» WHAT IS REQUIRED
For the word "cell", count the lines below that contain it. Give the number alone.

» MATERIAL PROVIDED
--------
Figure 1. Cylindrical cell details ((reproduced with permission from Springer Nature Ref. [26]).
--------
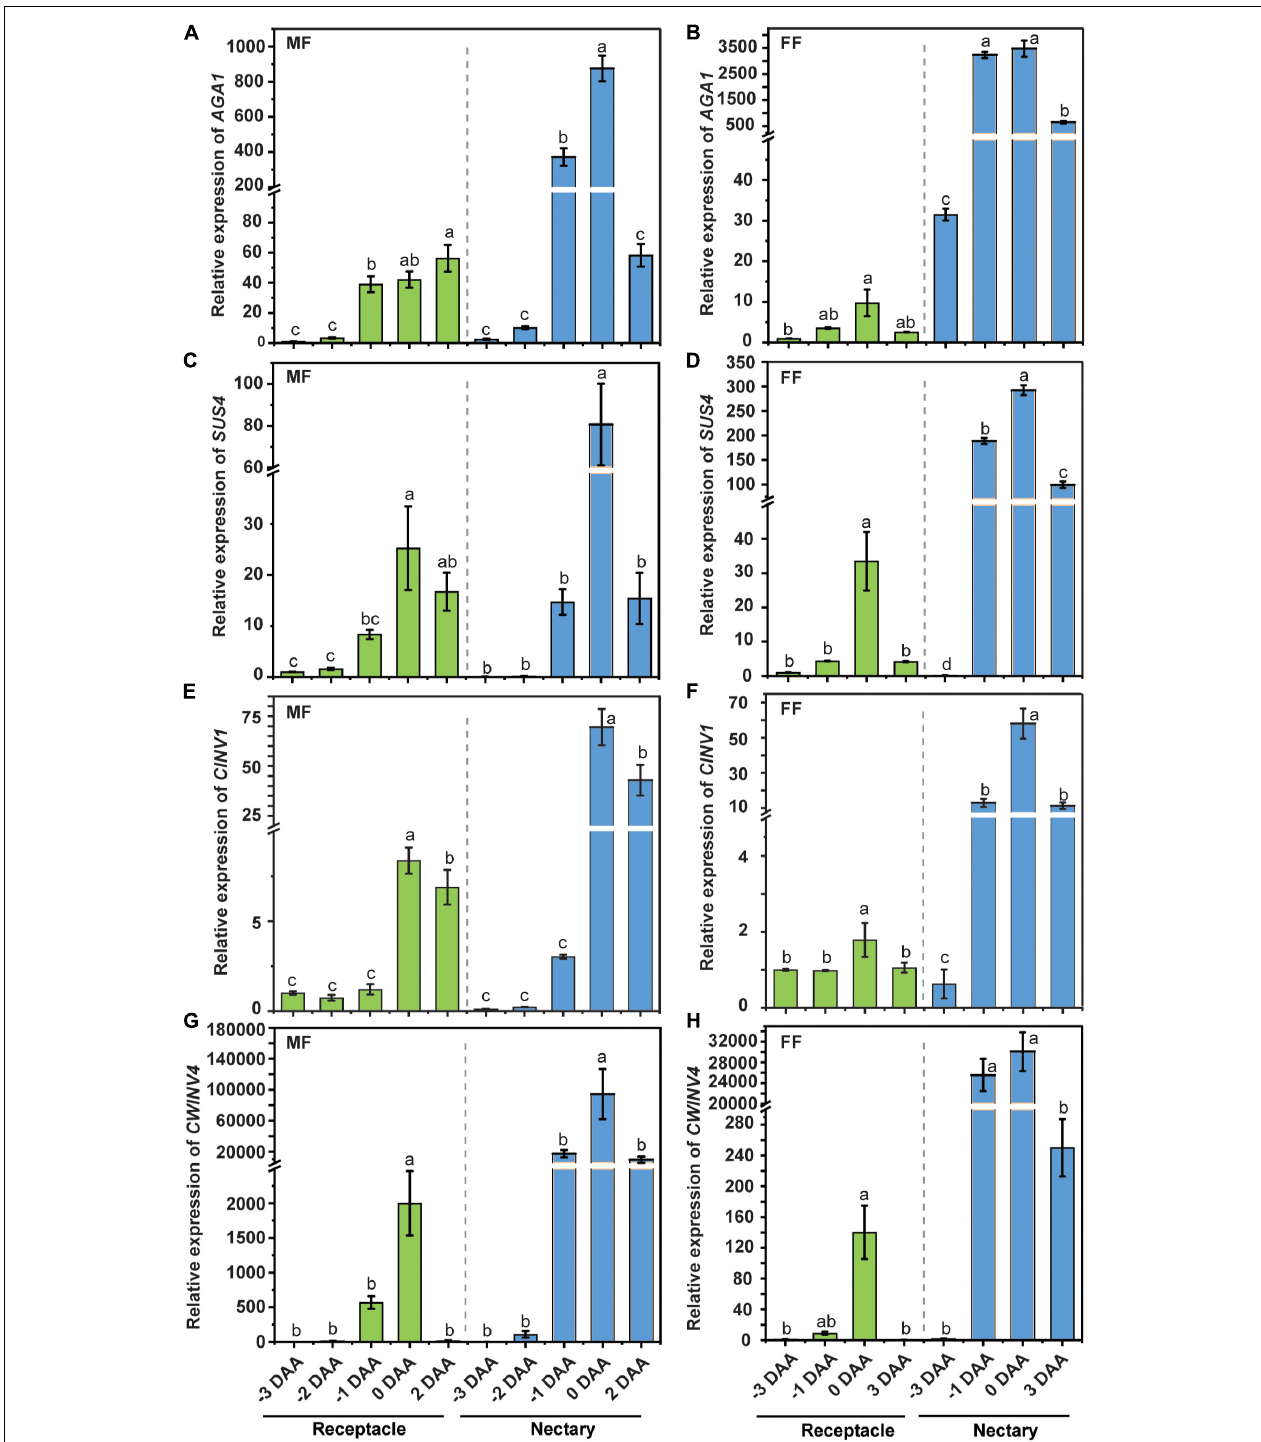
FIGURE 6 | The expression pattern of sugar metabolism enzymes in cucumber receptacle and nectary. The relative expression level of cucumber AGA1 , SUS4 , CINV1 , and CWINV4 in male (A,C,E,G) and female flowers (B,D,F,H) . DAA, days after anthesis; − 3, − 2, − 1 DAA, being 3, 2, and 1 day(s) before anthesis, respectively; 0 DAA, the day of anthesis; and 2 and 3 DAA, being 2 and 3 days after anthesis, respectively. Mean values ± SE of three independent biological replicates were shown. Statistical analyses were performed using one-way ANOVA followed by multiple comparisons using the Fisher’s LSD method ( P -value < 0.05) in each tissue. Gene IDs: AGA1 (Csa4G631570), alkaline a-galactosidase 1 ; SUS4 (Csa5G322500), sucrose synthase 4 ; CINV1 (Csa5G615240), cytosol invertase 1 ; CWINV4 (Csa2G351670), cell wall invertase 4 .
--------
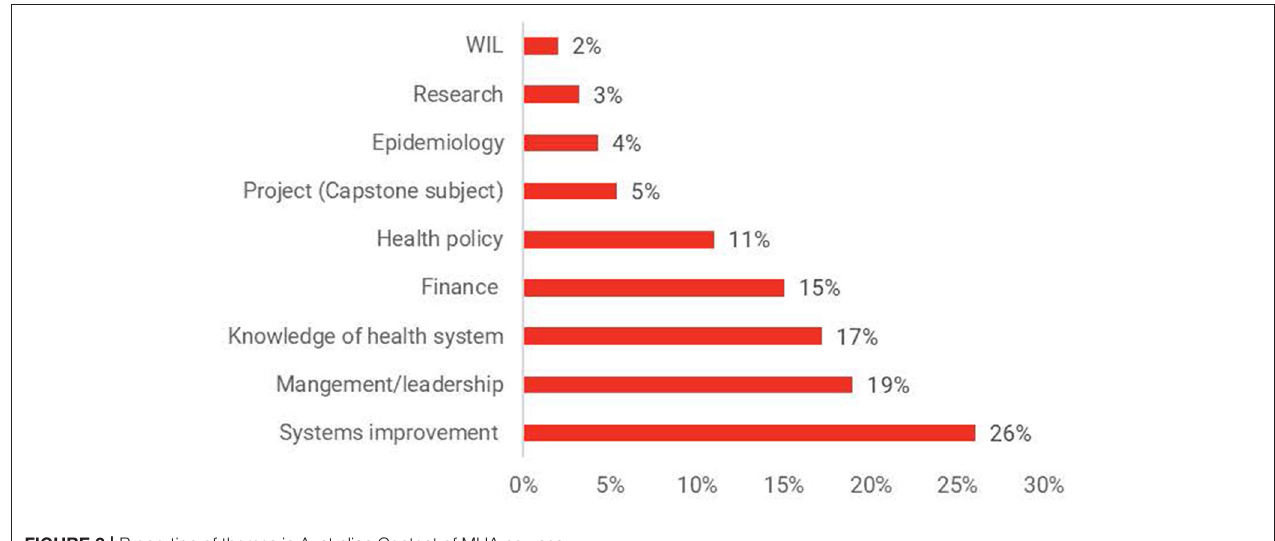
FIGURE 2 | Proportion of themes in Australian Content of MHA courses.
--------
» WRITTEN ANSWER
2